● **DIRECTIVES**:
1. How would you render this sentence from the passage on leading a team through challenging times in Spanish: "Challenging times bring out the best in people, challenging times bring solutions to problems never thought of, and challenging times highlight things that have always been there."
2. Can you write the next part of the passage on moving a team from hopelessness to innovation, starting right after its final sentence?

● **EXTRACT PROVIDED**:
There are so many stories where people are using their talents and skills to make the most of their current situation. They are providing meals, linking people together on social media, people are sending cards and letters to nursing homes, zoos are livestreaming, and much more. Challenging times bring out the best in people, challenging times bring solutions to problems never thought of, and challenging times highlight things that have always been there. No matter what the challenge, there are people on your staff that will respond the same way – whether positive or negative (hopeless or angry). You know your people well and know how they will respond.

So, how will you get your team from hopelessness to innovation? Here are a few ways below that may help, but you have to trust the process and have courage.

If they are feeling hopeless, challenge them in a way to get them to change the way they are seeing the opportunity. When people are feeling hopeless and being the victim of their situation, they are not moving – nothing is happening. You have to challenge them to see things differently which will result in possible conflict. In this situation, conflict is good because you are able to get them moving.

● **INFORMATION PROVIDED**:
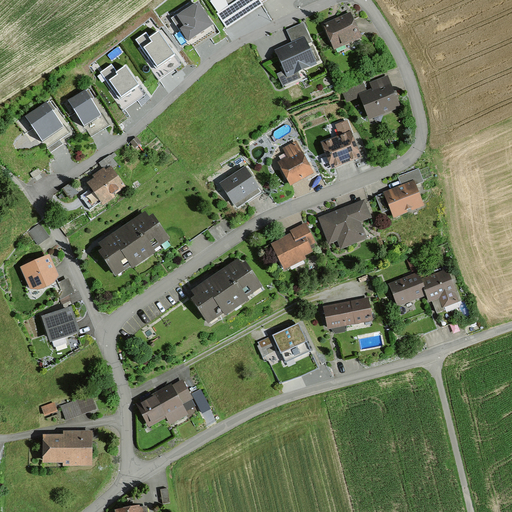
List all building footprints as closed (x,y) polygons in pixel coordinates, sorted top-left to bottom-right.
[(209,0),(225,26),(261,5),(257,0),(209,0)] [(212,26),(197,4),(174,20),(189,41),(212,26)] [(333,47),(357,37),(348,16),(324,26),(333,47)] [(174,54),(159,32),(149,39),(152,43),(144,48),(157,66),(174,54)] [(301,43),(272,55),(280,73),(275,76),(280,89),(297,81),(294,74),(312,66),(301,43)] [(138,85),(125,67),(115,74),(117,75),(109,81),(121,97),(138,85)] [(380,113),(396,106),(384,78),(370,84),(373,91),(361,96),(367,113),(378,109),(380,113)] [(88,97),(72,107),(91,138),(109,126),(102,114),(99,116),(88,97)] [(46,102),(24,117),(43,144),(65,129),(46,102)] [(340,137),(323,144),(333,167),(356,158),(347,136),(350,135),(345,123),(335,126),(340,137)] [(289,185),(310,173),(294,143),(283,149),(288,158),(278,164),(289,185)] [(108,163),(111,168),(115,165),(111,160),(111,159),(109,156),(103,160),(106,164),(108,163)] [(89,184),(101,201),(102,204),(112,197),(110,194),(121,187),(109,170),(105,173),(103,169),(94,176),(96,179),(89,184)] [(40,176),(37,171),(29,177),(33,182),(40,176)] [(243,171),(222,185),(233,202),(241,196),(244,201),(257,192),(243,171)] [(377,197),(383,211),(392,208),(395,214),(420,204),(412,184),(377,197)] [(351,208),(351,207),(320,219),(328,242),(344,235),(348,244),(361,239),(362,238),(362,237),(357,224),(361,222),(360,220),(367,217),(363,203),(351,208)] [(104,250),(100,253),(112,271),(120,266),(122,269),(130,264),(131,266),(139,261),(137,258),(143,254),(145,257),(152,252),(150,250),(158,244),(156,242),(164,236),(151,218),(147,221),(143,215),(124,228),(126,231),(121,234),(119,231),(100,245),(104,250)] [(40,226),(29,233),(38,247),(48,241),(40,226)] [(282,242),(281,241),(272,245),(278,258),(282,256),(287,266),(304,258),(302,255),(311,251),(308,244),(312,242),(304,226),(291,232),(292,235),(287,237),(288,239),(282,242)] [(46,258),(22,269),(30,286),(36,287),(41,286),(46,284),(50,281),(54,276),(46,258)] [(212,279),(205,284),(192,292),(196,298),(193,300),(205,319),(213,314),(215,316),(222,311),(224,314),(232,308),(230,306),(236,302),(238,304),(245,300),(243,297),(251,292),(249,289),(256,284),(244,265),(240,268),(236,262),(217,275),(218,278),(214,281),(212,279)] [(442,307),(456,302),(444,271),(422,280),(430,300),(438,297),(442,307)] [(422,295),(414,275),(390,284),(398,305),(422,295)] [(53,288),(59,300),(66,296),(71,293),(65,282),(53,288)] [(323,309),(326,327),(370,319),(367,300),(323,309)] [(50,339),(75,331),(68,310),(43,318),(50,339)] [(310,354),(298,326),(272,336),(284,364),(310,354)] [(190,398),(181,382),(137,405),(148,424),(165,415),(170,423),(185,415),(179,404),(190,398)] [(89,395),(59,406),(64,420),(94,409),(89,395)] [(52,404),(40,406),(42,416),(54,414),(52,404)] [(65,439),(47,439),(42,439),(42,460),(62,460),(62,466),(89,466),(89,462),(90,462),(90,439),(65,439)] [(168,503),(166,488),(159,490),(161,504),(168,503)]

● **TASK RESPONSES**:
1. Los tiempos difíciles sacan lo mejor de las personas, los tiempos difíciles traen soluciones a problemas que nunca se habían pensado, y los tiempos difíciles ponen de relieve cosas que siempre han estado ahí.

2.
Now that you got them moving and possibly in conflict, it’s time to get them to ownership. This is usually the most challenging because they could possibly move back to hopeless, but because you know how to get them moving, you are going to be a pro. Start by having them focus on things in their current situation they can control and allow them to meditate on it for a moment. Next, ask them how they could take this same situation and apply it to their new situation where they are not feeling in control. At this point, there should be an “aha” moment. You will know when they have reached this moment because their energy will shift.

Once that energy shifts, now you have taken the first step on the innovation ladder into new possibilities.

Fear is inevitable, but Courage is a choice.

We always have a choice, what will yours be today?